ISTANBUL — Turkey’s ruling party won a third term in parliamentary elections Sunday, setting the stage for the rising regional power to pursue trademark economic growth, assertive diplomacy and an overhaul of the military-era constitution.
However, results indicated that the Justice and Development Party of Prime Minister Recep Tayyip Erdogan failed to win a two-thirds majority in parliament, a shortcoming that would force it to seek support for constitutional change from other political groups.
With 99 percent of ballots counted, Mr. Erdogan’s party had 50 percent of the votes, according to TRT, the state-run television. It said the Republican People’s Party, the main opposition group, won 26 percent of the vote.
TRT said another opposition party, the Nationalist Action Party, had 13 percent of the vote, signaling that it would stay in parliament by crossing a 10 percent vote threshold designed to keep out smaller parties.

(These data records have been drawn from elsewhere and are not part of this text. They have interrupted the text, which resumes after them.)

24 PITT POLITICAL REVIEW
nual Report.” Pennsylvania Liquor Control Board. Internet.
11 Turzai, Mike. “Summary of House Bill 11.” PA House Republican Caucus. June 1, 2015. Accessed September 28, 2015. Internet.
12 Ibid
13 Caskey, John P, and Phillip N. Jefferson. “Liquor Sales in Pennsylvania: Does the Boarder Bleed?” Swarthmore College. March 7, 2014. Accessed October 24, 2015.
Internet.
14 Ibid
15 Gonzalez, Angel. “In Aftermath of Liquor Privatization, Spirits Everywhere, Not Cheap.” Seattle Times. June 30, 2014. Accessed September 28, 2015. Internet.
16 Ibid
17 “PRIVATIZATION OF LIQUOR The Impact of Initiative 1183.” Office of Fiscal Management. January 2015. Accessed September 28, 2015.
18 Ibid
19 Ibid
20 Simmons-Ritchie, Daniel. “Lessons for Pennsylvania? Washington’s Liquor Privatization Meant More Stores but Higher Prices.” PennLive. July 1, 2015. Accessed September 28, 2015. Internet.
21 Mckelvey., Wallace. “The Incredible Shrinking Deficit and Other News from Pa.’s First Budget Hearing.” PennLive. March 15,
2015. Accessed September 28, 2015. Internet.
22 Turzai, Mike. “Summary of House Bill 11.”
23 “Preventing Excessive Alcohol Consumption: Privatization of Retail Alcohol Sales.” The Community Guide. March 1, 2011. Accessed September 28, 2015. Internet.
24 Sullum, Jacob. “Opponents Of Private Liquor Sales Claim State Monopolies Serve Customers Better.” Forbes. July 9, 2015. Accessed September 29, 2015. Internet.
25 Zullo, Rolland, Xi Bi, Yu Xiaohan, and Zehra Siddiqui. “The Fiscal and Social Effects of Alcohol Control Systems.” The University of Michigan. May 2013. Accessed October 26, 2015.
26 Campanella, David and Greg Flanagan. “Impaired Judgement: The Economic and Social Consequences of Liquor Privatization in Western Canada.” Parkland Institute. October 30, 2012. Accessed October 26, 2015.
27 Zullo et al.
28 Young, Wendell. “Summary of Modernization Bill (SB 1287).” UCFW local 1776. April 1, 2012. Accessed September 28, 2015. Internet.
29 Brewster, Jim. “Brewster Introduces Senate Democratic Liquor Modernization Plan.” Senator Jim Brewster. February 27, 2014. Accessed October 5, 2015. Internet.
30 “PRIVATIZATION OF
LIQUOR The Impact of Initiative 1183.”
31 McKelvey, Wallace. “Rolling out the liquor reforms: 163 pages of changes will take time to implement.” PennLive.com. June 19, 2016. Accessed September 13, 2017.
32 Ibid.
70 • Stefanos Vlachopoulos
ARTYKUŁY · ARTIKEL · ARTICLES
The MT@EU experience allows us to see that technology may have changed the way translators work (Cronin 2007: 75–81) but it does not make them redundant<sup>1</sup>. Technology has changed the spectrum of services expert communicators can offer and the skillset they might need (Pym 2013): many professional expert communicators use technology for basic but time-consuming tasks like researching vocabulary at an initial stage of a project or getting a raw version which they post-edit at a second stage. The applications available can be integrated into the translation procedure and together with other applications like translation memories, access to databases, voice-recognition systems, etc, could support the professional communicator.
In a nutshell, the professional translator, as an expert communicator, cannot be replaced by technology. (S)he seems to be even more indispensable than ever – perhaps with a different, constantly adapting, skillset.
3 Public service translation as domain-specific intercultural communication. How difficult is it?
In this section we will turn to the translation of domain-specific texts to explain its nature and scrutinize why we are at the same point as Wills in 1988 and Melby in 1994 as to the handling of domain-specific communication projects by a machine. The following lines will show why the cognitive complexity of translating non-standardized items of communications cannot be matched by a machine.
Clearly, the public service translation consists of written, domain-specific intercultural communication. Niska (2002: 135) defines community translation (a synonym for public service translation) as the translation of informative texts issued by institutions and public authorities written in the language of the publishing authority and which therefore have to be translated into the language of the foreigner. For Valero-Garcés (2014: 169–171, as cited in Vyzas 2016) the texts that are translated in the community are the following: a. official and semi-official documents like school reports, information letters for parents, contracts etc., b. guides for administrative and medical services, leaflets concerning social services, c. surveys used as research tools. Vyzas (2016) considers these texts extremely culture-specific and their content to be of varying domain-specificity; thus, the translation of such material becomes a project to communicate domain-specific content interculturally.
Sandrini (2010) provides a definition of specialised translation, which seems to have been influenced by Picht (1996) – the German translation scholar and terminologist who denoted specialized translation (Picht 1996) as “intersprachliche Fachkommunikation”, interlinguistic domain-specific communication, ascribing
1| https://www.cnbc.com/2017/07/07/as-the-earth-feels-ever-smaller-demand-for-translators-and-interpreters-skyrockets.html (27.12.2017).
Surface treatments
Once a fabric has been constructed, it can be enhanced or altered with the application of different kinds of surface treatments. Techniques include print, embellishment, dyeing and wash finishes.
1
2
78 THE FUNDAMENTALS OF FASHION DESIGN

According to the tally, the ruling party won 326 seats in the 550-seat parliament, a comfortable majority that would ensure the continuation of its single-party rule. It had 331 seats in the outgoing parliament. Lawmakers serve four-year terms.
Several thousand supporters gathered Sunday night outside the ruling party headquarters in Ankara, chanting pro-government slogans and waving Turkish flags as Mr. Erdogan emerged to deliver a victory speech from the balcony.
The prime minister alluded to the climate of impunity and political chaos that prevailed in past decades in Turkey, which endured several military coups but made strides in democratic development as part of its bid to join the European Union.
Despite Turkey’s achievements during his tenure, he is viewed with skepticism by the opposition and some commentators who note hints of an autocratic leadership style.
“We will be humble. We have never displayed pride or boasted,” Mr. Erdogan said in an apparent attempt to counter the criticism. He pledged to start work on enacting a new constitution.
“We will be seeking consensus with the main opposition, the opposition, parties outside of parliament, the media, NGOs, with academics, with anyone who has something to say,” he said.
About 50 million Turks, or two-thirds of the population, were eligible to vote. NTV television said turnout was 84.5 percent.
For the first time, voters cast ballots in transparent plastic boxes in which the yellow envelopes could be seen piling up. The measure was designed to prevent any allegations of fraud. In past elections, wooden boxes were used.
The Anatolia news agency reported that police detained 34 people in the southeast province of Batman who were suspected of trying to coerce people into voting for the Peace and Democracy Party, a Kurdish party accused by officials of links to Kurdish rebels.